About this task: Find the line with "AR18MVFSBWKNSV" in the records below. Copy it and every line after it, up to and including the line with "Započni chat".

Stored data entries
____

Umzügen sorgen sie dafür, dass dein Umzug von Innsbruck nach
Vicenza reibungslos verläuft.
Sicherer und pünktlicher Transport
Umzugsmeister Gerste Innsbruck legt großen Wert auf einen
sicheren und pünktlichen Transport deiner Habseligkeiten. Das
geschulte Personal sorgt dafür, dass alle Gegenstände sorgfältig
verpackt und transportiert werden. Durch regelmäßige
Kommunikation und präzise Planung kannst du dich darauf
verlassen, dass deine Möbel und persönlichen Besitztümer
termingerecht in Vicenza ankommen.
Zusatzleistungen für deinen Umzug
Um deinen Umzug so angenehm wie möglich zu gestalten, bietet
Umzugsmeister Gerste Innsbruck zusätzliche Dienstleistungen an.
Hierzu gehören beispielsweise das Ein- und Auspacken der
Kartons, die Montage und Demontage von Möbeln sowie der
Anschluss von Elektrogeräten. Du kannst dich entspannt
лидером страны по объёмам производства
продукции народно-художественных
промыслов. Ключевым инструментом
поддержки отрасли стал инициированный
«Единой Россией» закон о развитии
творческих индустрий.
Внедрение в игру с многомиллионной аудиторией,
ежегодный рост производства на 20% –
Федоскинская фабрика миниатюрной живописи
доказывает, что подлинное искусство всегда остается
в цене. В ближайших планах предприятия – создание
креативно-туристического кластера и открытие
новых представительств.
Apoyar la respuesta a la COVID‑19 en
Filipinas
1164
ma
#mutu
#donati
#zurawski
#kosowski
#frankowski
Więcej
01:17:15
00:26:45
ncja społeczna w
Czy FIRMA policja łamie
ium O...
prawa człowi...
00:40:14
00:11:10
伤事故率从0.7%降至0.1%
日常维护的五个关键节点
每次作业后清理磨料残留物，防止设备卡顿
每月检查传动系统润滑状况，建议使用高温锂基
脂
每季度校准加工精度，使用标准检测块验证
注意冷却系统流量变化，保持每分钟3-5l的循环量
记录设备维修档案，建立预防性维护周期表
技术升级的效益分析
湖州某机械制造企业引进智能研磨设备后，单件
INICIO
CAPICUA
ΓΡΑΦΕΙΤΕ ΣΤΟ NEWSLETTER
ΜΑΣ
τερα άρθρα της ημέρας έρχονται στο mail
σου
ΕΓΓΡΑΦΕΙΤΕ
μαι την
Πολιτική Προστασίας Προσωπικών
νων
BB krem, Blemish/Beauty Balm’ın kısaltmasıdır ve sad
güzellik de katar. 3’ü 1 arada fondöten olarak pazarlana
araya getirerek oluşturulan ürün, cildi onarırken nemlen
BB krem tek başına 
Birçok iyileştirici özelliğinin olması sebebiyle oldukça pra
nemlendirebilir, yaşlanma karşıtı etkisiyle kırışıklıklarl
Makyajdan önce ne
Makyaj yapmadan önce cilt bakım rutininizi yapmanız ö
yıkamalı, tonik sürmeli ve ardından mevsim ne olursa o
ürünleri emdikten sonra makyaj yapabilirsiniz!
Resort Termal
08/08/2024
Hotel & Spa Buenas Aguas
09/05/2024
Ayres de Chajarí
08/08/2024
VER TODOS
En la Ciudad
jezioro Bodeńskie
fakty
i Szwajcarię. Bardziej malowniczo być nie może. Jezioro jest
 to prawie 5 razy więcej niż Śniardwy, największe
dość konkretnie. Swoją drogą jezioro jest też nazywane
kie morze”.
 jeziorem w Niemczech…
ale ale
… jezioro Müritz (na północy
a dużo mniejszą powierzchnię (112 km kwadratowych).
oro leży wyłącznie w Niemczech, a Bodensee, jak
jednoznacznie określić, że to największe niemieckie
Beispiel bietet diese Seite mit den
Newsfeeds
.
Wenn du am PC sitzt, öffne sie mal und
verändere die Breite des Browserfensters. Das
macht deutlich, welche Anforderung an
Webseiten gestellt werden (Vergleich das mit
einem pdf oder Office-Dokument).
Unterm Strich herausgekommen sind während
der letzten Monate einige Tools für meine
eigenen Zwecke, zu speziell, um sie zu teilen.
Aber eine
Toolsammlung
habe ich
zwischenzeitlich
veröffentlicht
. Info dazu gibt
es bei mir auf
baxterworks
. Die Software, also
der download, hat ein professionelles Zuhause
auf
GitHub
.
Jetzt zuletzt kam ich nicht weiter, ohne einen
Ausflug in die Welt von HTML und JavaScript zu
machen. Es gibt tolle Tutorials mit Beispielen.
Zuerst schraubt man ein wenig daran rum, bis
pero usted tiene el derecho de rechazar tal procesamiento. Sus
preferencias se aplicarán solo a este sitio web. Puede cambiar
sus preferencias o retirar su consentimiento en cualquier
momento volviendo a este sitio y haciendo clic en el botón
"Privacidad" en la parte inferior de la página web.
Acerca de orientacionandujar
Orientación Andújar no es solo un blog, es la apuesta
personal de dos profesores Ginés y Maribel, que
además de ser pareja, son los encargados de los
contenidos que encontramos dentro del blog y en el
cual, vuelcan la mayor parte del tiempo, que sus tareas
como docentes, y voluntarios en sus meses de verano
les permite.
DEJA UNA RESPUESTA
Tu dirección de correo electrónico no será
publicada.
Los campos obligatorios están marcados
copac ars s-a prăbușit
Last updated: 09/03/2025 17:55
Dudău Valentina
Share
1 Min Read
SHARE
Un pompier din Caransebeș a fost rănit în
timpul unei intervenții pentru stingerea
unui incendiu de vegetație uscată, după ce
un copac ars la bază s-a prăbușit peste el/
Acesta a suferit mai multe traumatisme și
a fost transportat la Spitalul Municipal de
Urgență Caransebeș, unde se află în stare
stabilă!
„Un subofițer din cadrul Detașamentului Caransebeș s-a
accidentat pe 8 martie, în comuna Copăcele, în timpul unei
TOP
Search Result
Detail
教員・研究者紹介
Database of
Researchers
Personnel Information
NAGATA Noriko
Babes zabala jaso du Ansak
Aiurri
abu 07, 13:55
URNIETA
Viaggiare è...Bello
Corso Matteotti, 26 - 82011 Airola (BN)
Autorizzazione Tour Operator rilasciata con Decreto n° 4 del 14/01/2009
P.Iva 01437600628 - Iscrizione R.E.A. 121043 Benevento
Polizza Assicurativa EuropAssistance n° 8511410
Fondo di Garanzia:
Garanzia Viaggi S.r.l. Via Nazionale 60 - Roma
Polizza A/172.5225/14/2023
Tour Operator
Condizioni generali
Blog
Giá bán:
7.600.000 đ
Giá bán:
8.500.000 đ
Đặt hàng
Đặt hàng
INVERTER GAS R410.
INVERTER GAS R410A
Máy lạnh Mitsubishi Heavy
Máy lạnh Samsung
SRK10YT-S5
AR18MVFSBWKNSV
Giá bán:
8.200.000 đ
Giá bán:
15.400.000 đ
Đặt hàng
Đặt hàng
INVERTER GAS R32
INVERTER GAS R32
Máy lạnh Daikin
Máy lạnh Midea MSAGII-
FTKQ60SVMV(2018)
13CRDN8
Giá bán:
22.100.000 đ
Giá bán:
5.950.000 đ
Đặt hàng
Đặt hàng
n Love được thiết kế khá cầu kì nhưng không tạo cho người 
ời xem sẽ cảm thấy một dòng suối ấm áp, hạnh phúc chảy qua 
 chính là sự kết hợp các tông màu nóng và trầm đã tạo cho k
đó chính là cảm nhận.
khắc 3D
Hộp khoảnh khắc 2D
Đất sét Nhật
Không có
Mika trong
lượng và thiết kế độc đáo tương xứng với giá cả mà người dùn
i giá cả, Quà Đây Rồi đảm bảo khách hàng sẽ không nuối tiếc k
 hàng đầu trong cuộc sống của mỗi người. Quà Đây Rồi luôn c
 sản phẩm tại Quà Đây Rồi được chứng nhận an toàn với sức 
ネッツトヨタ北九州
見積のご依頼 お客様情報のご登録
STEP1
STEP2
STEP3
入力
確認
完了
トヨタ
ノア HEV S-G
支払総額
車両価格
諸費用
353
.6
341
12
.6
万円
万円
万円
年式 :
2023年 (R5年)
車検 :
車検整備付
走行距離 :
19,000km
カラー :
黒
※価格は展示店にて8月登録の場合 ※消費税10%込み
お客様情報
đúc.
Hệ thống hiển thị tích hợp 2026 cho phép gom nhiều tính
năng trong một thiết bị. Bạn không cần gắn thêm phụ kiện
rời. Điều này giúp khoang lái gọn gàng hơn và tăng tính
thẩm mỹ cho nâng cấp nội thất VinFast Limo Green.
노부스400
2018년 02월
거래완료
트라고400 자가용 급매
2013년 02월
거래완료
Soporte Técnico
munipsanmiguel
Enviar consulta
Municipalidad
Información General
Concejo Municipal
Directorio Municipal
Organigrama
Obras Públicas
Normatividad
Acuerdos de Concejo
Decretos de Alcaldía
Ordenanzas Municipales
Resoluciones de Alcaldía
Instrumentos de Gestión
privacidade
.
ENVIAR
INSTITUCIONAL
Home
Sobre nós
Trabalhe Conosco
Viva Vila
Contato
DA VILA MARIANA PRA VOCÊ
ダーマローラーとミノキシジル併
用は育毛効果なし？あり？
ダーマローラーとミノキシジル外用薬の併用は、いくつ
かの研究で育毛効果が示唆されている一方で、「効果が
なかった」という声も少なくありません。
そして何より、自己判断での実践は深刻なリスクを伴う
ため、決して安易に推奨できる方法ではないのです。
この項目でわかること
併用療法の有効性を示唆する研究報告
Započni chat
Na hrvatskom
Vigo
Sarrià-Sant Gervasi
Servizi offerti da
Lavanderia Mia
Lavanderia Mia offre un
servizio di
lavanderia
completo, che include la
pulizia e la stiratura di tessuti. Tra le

____

Expected answer:
AR18MVFSBWKNSV
Giá bán:
8.200.000 đ
Giá bán:
15.400.000 đ
Đặt hàng
Đặt hàng
INVERTER GAS R32
INVERTER GAS R32
Máy lạnh Daikin
Máy lạnh Midea MSAGII-
FTKQ60SVMV(2018)
13CRDN8
Giá bán:
22.100.000 đ
Giá bán:
5.950.000 đ
Đặt hàng
Đặt hàng
n Love được thiết kế khá cầu kì nhưng không tạo cho người 
ời xem sẽ cảm thấy một dòng suối ấm áp, hạnh phúc chảy qua 
 chính là sự kết hợp các tông màu nóng và trầm đã tạo cho k
đó chính là cảm nhận.
khắc 3D
Hộp khoảnh khắc 2D
Đất sét Nhật
Không có
Mika trong
lượng và thiết kế độc đáo tương xứng với giá cả mà người dùn
i giá cả, Quà Đây Rồi đảm bảo khách hàng sẽ không nuối tiếc k
 hàng đầu trong cuộc sống của mỗi người. Quà Đây Rồi luôn c
 sản phẩm tại Quà Đây Rồi được chứng nhận an toàn với sức 
ネッツトヨタ北九州
見積のご依頼 お客様情報のご登録
STEP1
STEP2
STEP3
入力
確認
完了
トヨタ
ノア HEV S-G
支払総額
車両価格
諸費用
353
.6
341
12
.6
万円
万円
万円
年式 :
2023年 (R5年)
車検 :
車検整備付
走行距離 :
19,000km
カラー :
黒
※価格は展示店にて8月登録の場合 ※消費税10%込み
お客様情報
đúc.
Hệ thống hiển thị tích hợp 2026 cho phép gom nhiều tính
năng trong một thiết bị. Bạn không cần gắn thêm phụ kiện
rời. Điều này giúp khoang lái gọn gàng hơn và tăng tính
thẩm mỹ cho nâng cấp nội thất VinFast Limo Green.
노부스400
2018년 02월
거래완료
트라고400 자가용 급매
2013년 02월
거래완료
Soporte Técnico
munipsanmiguel
Enviar consulta
Municipalidad
Información General
Concejo Municipal
Directorio Municipal
Organigrama
Obras Públicas
Normatividad
Acuerdos de Concejo
Decretos de Alcaldía
Ordenanzas Municipales
Resoluciones de Alcaldía
Instrumentos de Gestión
privacidade
.
ENVIAR
INSTITUCIONAL
Home
Sobre nós
Trabalhe Conosco
Viva Vila
Contato
DA VILA MARIANA PRA VOCÊ
ダーマローラーとミノキシジル併
用は育毛効果なし？あり？
ダーマローラーとミノキシジル外用薬の併用は、いくつ
かの研究で育毛効果が示唆されている一方で、「効果が
なかった」という声も少なくありません。
そして何より、自己判断での実践は深刻なリスクを伴う
ため、決して安易に推奨できる方法ではないのです。
この項目でわかること
併用療法の有効性を示唆する研究報告
Započni chat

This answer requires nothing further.